(Stored data entries)
************

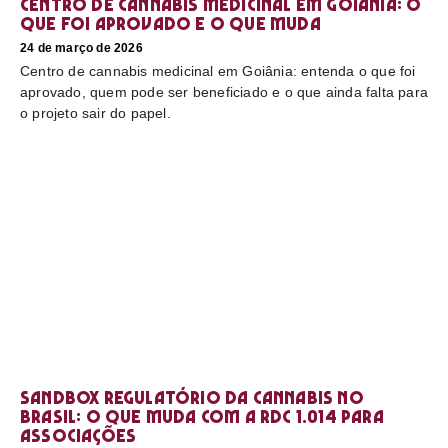
Centro de cannabis medicinal em Goiânia: o
que foi aprovado e o que muda
24 de março de 2026
Centro de cannabis medicinal em Goiânia: entenda o que foi
aprovado, quem pode ser beneficiado e o que ainda falta para
o projeto sair do papel.
Sandbox regulatório da cannabis no
Brasil: o que muda com a RDC 1.014 para
associações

************

#### [DIRECTIVE]
Every line in the entries above that has the word "muda" should be identified and copied.

#### [PROBLEM SOLUTION]
que foi aprovado e o que muda
Brasil: o que muda com a RDC 1.014 para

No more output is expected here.